Un avis sur « « Tu me prends la tête » : ou comment les hommes se déchargent du travail émotionnel du couple »

  1. C’est bien pour ceux qui connaissent pas la charge d’être une femme dans la société (ou qui l’évitent consciemment).
    Il y en a un paquet d’hommes cis hetero comme ceux décrits au-dessus.
    En réalité c’est un comportement qu’on est tous susceptibles d’avoir et qui est à bannir des relations.
    En réalité c’est un comportement qu’on est tous et toutes susceptibles d’avoir.
    On demande aujourd’hui aux hommes de savoir exprimer leurs émotions et de s’ouvrir à leur partenaire.
    Ce temps passé à s’exprimer est du temps qui pourrait être consacré à autre chose (par ex. ce que le modèle patriarcal exige des hommes: travailler, gérer les finances…).
    On arrive donc à un stade où soit l’on reste dans l’ancien modèle et rien ne change, soit les relations mettent plus de temps à se construire puisque la capacité à écouter l’autre ouvre le dialogue et soulève des problèmes passés sous silence jusqu’à notre époque.
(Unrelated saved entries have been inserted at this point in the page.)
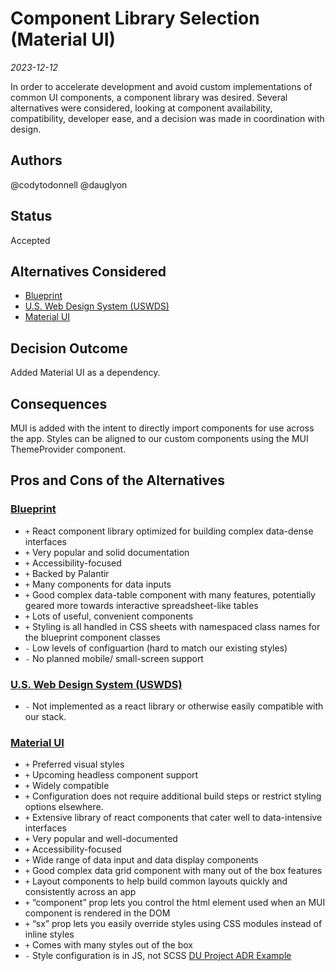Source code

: <!-- Short descriptive title -->

# Component Library Selection (Material UI)

<!-- Date -->

_2023-12-12_

<!-- Summary -->

In order to accelerate development and avoid custom implementations of common UI
components, a component library was desired. Several alternatives were
considered, looking at component availability, compatibility, developer ease,
and a decision was made in coordination with design.

## Authors <!-- GitHub Username(s) -->

@codytodonnell @dauglyon

## Status <!-- Status of this ADR -->

Accepted

## Alternatives Considered <!-- Short list of considered alternatives, should include the chosen path -->

- [Blueprint](https://blueprintjs.com/)
- [U.S. Web Design System (USWDS)](https://designsystem.digital.gov/)
- [Material UI](https://mui.com/material-ui/)

## Decision Outcome <!-- Summary of the decision -->

Added Material UI as a dependency.

## Consequences <!-- Summary of the decision -->

MUI is added with the intent to directly import components for use across the
app. Styles can be aligned to our custom components using the MUI ThemeProvider
component.

## Pros and Cons of the Alternatives <!-- List Pros/Cons of each considered alternative -->

### [Blueprint](https://blueprintjs.com/)

- `+` React component library optimized for building complex data-dense
  interfaces
- `+` Very popular and solid documentation
- `+` Accessibility-focused
- `+` Backed by Palantir
- `+` Many components for data inputs
- `+` Good complex data-table component with many features, potentially geared
  more towards interactive spreadsheet-like tables
- `+` Lots of useful, convenient components
- `+` Styling is all handled in CSS sheets with namespaced class names for the
  blueprint component classes
- `-` Low levels of configuartion (hard to match our existing styles)
- `-` No planned mobile/ small-screen support

### [U.S. Web Design System (USWDS)](https://designsystem.digital.gov/)

- `-` Not implemented as a react library or otherwise easily compatible with our
  stack.

### [Material UI](https://mui.com/material-ui/)

- `+` Preferred visual styles
- `+` Upcoming headless component support
- `+` Widely compatible
- `+` Configuration does not require additional build steps or restrict styling
  options elsewhere.
- `+` Extensive library of react components that cater well to data-intensive
  interfaces
- `+` Very popular and well-documented
- `+` Accessibility-focused
- `+` Wide range of data input and data display components
- `+` Good complex data grid component with many out of the box features
- `+` Layout components to help build common layouts quickly and consistently
  across an app
- `+` “component” prop lets you control the html element used when an MUI
  component is rendered in the DOM
- `+` “sx” prop lets you easily override styles using CSS modules instead of
  inline styles
- `+` Comes with many styles out of the box
- `-` Style configuration is in JS, not SCSS
  [DU Project ADR Example](https://github.com/kbase/narrative/blob/44aaa558ec3c8c061777983531884a7ce7d9ad78/docs/adrs/0001-git-workflow.md)
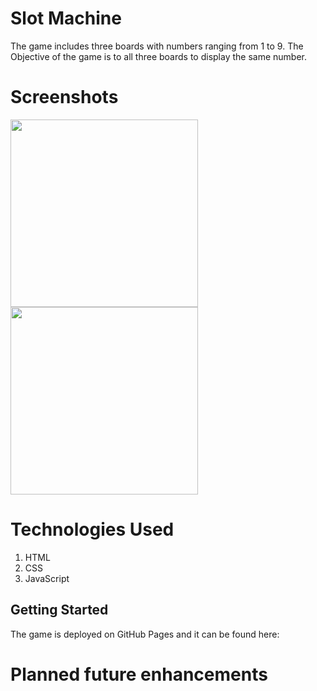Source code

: # Slot Machine

The game includes three boards with numbers ranging from 1 to 9. The Objective of the game is to all three boards to display the same number.

# Screenshots
<img src="https://user-images.githubusercontent.com/38363464/235002006-6ce82908-e282-444c-bc50-26fe903e2864.png" width="300">
<img src="https://user-images.githubusercontent.com/38363464/235001975-73633ffe-63a4-41fc-af64-12400a6b0305.png" width="300">

# Technologies Used
1. HTML 
2. CSS 
3. JavaScript

## Getting Started

The game is deployed on GitHub Pages and it can be found here:


# Planned future enhancements
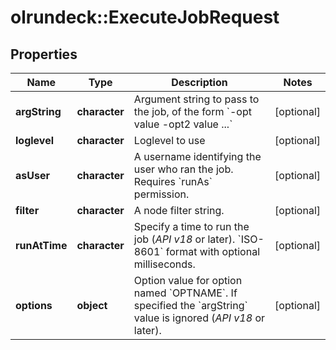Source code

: # olrundeck::ExecuteJobRequest

## Properties
Name | Type | Description | Notes
------------ | ------------- | ------------- | -------------
**argString** | **character** | Argument string to pass to the job, of the form &#x60;-opt value -opt2 value ...&#x60; | [optional] 
**loglevel** | **character** | Loglevel to use | [optional] 
**asUser** | **character** | A username identifying the user who ran the job. Requires &#x60;runAs&#x60; permission. | [optional] 
**filter** | **character** | A node filter string. | [optional] 
**runAtTime** | **character** | Specify a time to run the job (*API v18* or later). &#x60;ISO-8601&#x60; format with optional milliseconds. | [optional] 
**options** | **object** | Option value for option named &#x60;OPTNAME&#x60;. If specified the &#x60;argString&#x60; value is ignored (*API v18* or later). | [optional]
    La rencontre avec un partenaire se fait puis chacun doit s’habituer à l’autre avec ses traits de personnalités, son vécu (ses traumatismes passés, donc) et ses habitudes.
    On a le droit d’en vouloir aux hommes qui poursuivent l’idéal proposé par le modèle en place, or si l’on souhaite accorder plus de place au bien-être au sein du couple et à la communication entre partenaires, dans la transition à effectuer entre l’ancien modèle et un autre revalorisant la part féminine dans la construction sociale, il ne faudrait pas que cela soit fait au détriment de ceux et celles qui ne souhaitent pas laisser l’ancien modèle patriarcal en place, en raison de leur genre.
    Actuellement, on a tendance à beaucoup remettre en question le rôle des hommes au sein des relations ainsi que leurs privilèges, sans prendre en compte les inconvénients que l’ancien modèle présentait (injonction à la virilité en premier lieu).
    Si l’on permet aux hommes de se déconstruire et d’accompagner le progrès vers plus d’égalité on constate un ralentissement de l’évolution des relations (faire toit commun, union civile, partage des richesses, fonder une famille… plus tard qu’auparavant) qui peut ne pas être au goût de toutes les femmes (et de tous les hommes aussi évidemment).
    L’état de la société actuelle ne nous pousse pas à prendre ce temps pour soigner ses relations intra personnelles (Le quantitatif prévaut toujours sur le qualitatif).
    Redéfinir ce qu’est une relation hétérosexuelle saine pour les deux sexes paraît essentiel à la poursuite du projet de société égalitaire et anti sexiste proposé actuellement.